A group of students at St Ignatius’ College Riverview has re-established the school’s human rights advocacy group, naming their group after Indian Jesuit Fr A T Thomas, who was killed for his work among the oppressed in Hazaribag.

 

St Ignatius College Rector Fr Ross Jones says the group has called itself the A T Thomas Advocacy Group, ATTAG (pronounced ‘ay-tag’), and aims to increase the social awareness among students at the school.

 

‘A T Thomas, lived and died by the principle of a faith that does justice. He lived among the dalits - India’s lowest caste, comprising of the poor and illiterate and oppressed. They knew him as their teacher and their advocate. He made their causes his own’, says Fr Jones.

 

The story of A T Thomas is known to many in the Australian Jesuit community. He was part of the Hazaribag Mission in India, which was originally established by Australian Jesuits. In listening to the stories of the dalits he was moved to action on their behalf.

 

In one instance, he helped a group of dalits win back land they had lost to a group from a higher caste. Those who had taken the land were sent to jail. On 24 October, 1997, A T went to the aid of a man who was being beaten by men dressed in police uniforms. One of the men was among those who were sent to jail in the previous case, and the men led A T away at gunpoint.

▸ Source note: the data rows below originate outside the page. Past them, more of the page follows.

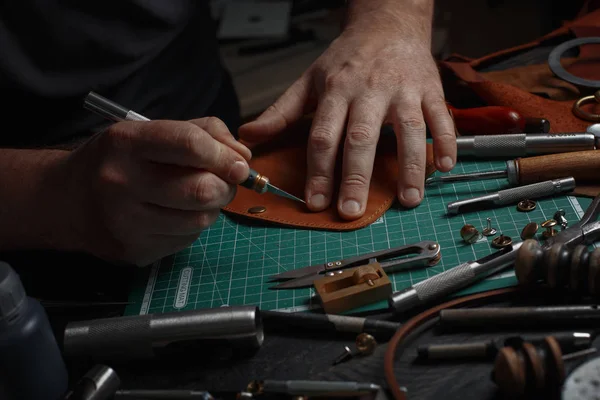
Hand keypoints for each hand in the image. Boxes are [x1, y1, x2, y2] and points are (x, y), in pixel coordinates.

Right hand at [64, 117, 250, 265]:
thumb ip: (202, 133)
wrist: (68, 201)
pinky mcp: (134, 251)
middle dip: (226, 186)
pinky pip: (186, 239)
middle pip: (201, 190)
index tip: (240, 163)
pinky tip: (175, 215)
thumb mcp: (150, 132)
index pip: (189, 144)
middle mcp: (121, 183)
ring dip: (212, 208)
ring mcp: (126, 222)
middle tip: (226, 181)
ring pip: (200, 219)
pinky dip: (192, 225)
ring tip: (198, 196)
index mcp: (126, 143)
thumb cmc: (119, 161)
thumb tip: (242, 157)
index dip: (224, 154)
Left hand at [239, 4, 455, 218]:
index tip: (315, 203)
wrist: (387, 24)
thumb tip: (249, 136)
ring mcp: (403, 89)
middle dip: (356, 177)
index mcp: (336, 91)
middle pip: (362, 138)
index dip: (318, 172)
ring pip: (409, 130)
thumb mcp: (309, 81)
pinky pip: (442, 117)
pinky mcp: (430, 88)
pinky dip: (447, 141)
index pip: (323, 137)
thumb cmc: (346, 58)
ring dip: (410, 167)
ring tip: (407, 200)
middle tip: (352, 212)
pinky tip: (444, 167)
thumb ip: (281, 112)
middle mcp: (370, 91)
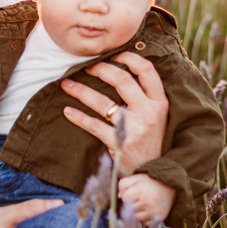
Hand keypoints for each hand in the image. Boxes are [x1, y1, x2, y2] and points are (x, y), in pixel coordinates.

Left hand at [60, 52, 168, 174]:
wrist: (153, 173)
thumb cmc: (151, 141)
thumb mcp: (158, 116)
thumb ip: (146, 96)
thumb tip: (124, 70)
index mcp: (160, 102)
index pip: (147, 70)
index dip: (129, 58)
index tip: (113, 54)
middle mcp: (148, 112)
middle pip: (121, 80)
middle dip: (100, 69)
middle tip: (85, 67)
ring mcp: (134, 129)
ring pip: (103, 101)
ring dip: (81, 91)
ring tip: (66, 84)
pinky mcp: (119, 144)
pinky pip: (94, 126)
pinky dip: (79, 117)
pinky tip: (67, 112)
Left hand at [118, 174, 174, 223]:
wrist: (172, 187)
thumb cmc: (152, 182)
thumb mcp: (137, 178)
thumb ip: (123, 183)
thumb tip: (119, 196)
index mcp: (141, 189)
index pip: (125, 198)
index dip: (128, 195)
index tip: (135, 192)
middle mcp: (147, 201)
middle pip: (130, 208)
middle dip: (132, 204)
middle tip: (141, 198)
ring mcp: (153, 211)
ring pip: (136, 217)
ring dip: (137, 212)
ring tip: (144, 204)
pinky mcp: (158, 218)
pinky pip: (144, 222)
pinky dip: (144, 218)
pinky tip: (149, 210)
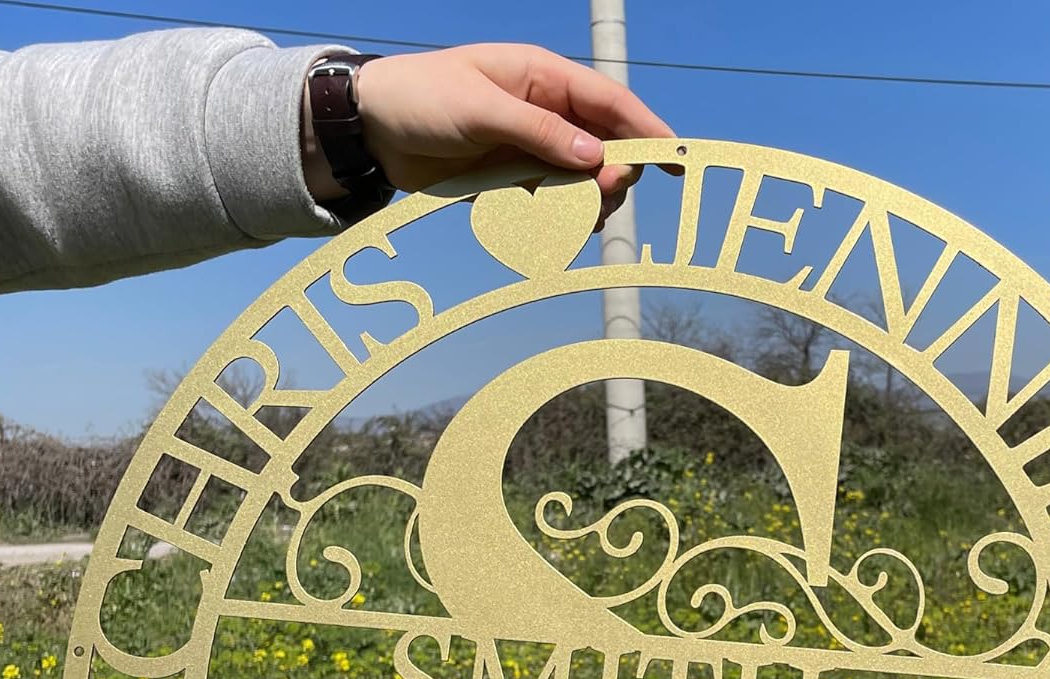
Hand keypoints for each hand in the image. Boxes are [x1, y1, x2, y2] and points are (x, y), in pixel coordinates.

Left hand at [303, 43, 674, 213]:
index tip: (677, 161)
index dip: (649, 130)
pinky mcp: (512, 180)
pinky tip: (537, 228)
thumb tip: (594, 156)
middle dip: (611, 177)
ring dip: (581, 205)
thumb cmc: (421, 98)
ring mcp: (530, 148)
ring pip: (579, 183)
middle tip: (599, 199)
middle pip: (604, 149)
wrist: (372, 128)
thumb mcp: (480, 110)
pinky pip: (548, 205)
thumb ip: (538, 133)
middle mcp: (545, 112)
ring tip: (562, 218)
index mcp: (543, 77)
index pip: (611, 104)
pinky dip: (551, 220)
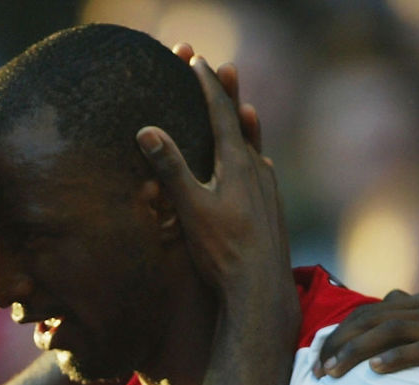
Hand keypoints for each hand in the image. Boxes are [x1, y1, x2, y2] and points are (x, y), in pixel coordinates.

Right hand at [136, 53, 297, 347]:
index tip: (195, 60)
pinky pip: (261, 173)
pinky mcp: (272, 210)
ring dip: (245, 127)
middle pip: (240, 124)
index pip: (219, 112)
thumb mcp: (191, 208)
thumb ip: (171, 168)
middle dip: (226, 96)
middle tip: (222, 70)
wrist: (260, 289)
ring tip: (243, 112)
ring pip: (254, 149)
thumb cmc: (224, 250)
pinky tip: (254, 168)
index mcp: (237, 163)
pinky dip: (252, 159)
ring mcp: (268, 190)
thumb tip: (147, 130)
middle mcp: (258, 170)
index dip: (206, 85)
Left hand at [314, 289, 418, 384]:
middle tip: (318, 372)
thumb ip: (395, 332)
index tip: (314, 364)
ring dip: (359, 351)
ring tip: (336, 373)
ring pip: (393, 331)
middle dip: (340, 346)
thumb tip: (353, 339)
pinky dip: (399, 357)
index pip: (364, 314)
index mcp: (417, 305)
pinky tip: (377, 369)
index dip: (336, 336)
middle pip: (372, 320)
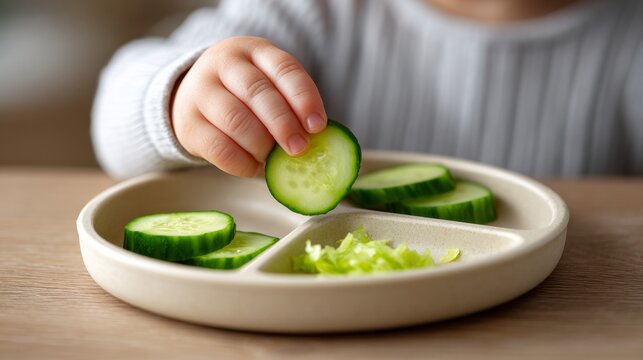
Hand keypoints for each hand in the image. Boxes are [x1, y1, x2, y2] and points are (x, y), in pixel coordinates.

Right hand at [171, 36, 326, 176]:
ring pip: (235, 120)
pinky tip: (256, 167)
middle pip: (257, 92)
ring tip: (274, 159)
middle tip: (299, 148)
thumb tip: (317, 144)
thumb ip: (290, 106)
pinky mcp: (187, 123)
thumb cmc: (245, 95)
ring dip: (261, 145)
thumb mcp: (268, 85)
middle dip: (283, 123)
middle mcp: (224, 64)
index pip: (284, 68)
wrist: (192, 97)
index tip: (318, 126)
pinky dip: (242, 163)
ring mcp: (201, 91)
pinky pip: (218, 147)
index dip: (303, 98)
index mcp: (254, 50)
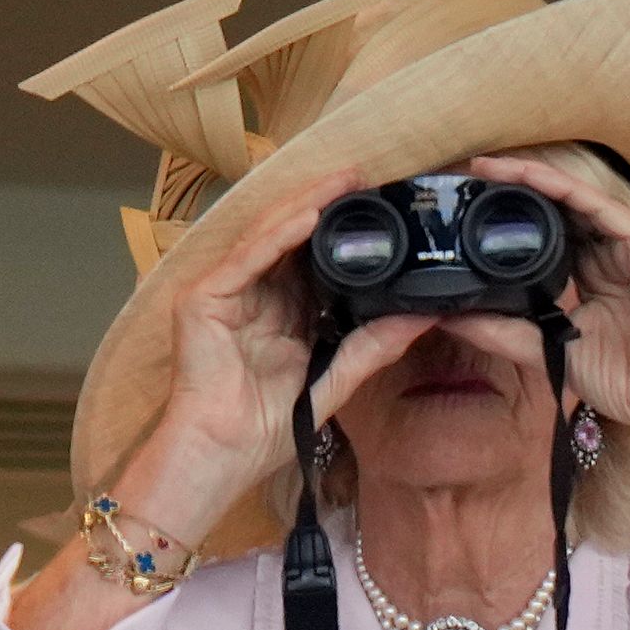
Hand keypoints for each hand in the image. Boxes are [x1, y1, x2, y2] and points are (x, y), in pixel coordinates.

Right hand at [151, 171, 437, 539]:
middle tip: (369, 177)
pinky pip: (249, 257)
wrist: (225, 452)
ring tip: (345, 180)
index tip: (383, 208)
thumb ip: (375, 344)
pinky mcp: (205, 297)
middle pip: (294, 240)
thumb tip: (424, 317)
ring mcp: (226, 292)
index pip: (316, 261)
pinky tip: (308, 214)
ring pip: (272, 238)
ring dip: (308, 206)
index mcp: (283, 312)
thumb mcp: (337, 375)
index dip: (346, 234)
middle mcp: (254, 294)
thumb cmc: (269, 424)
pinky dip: (279, 235)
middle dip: (328, 206)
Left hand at [450, 155, 629, 482]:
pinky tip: (527, 177)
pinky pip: (597, 204)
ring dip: (530, 179)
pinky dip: (561, 188)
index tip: (467, 210)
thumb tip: (450, 318)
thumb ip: (502, 330)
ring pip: (575, 198)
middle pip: (560, 210)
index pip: (549, 236)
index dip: (511, 220)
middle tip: (468, 178)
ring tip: (487, 169)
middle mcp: (612, 255)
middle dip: (515, 191)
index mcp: (594, 278)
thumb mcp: (548, 349)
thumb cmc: (626, 381)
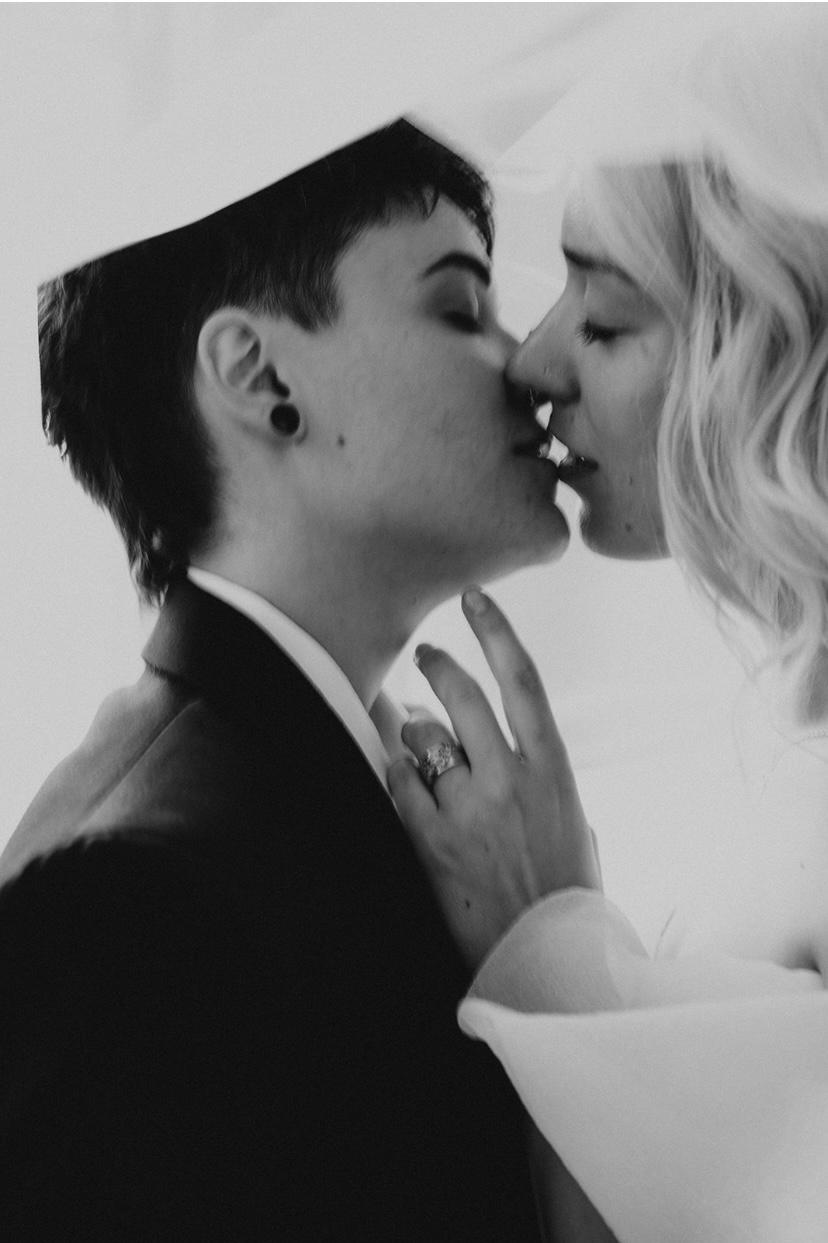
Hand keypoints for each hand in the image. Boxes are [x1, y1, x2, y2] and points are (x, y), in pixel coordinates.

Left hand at [389, 588, 600, 969]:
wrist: (547, 964)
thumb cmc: (568, 894)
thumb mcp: (576, 823)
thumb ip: (543, 775)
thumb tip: (509, 741)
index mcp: (554, 770)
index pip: (523, 680)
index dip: (497, 631)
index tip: (476, 598)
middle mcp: (511, 780)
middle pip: (463, 695)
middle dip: (438, 665)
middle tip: (426, 656)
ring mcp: (468, 810)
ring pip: (423, 736)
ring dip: (413, 730)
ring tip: (416, 740)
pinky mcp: (431, 842)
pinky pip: (398, 783)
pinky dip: (396, 773)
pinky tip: (401, 777)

He was found dead three days later.

 

Perhaps appropriately, ATTAG’s first campaign will be on behalf of Australia’s own marginalised people – Indigenous communities.

 

‘The current government is stripping funds for essential services from traditional Aboriginal Homelands, viewing the program as unsustainable and effectively coercing families into larger towns and cities’, said Fr Jones.

 

‘Legislation once forcibly dispossessed Aboriginals of their traditional lands and moved them into major cities. With the failure of that policy it was pledged that such inhumanity could never happen again. And yet, through economic means, a similar situation threatens once again. So, several hundred boys gathered in the Memorial Hall to pen their protests to the Minister for Indigenous Affairs and call for a change of policy and a change of heart.’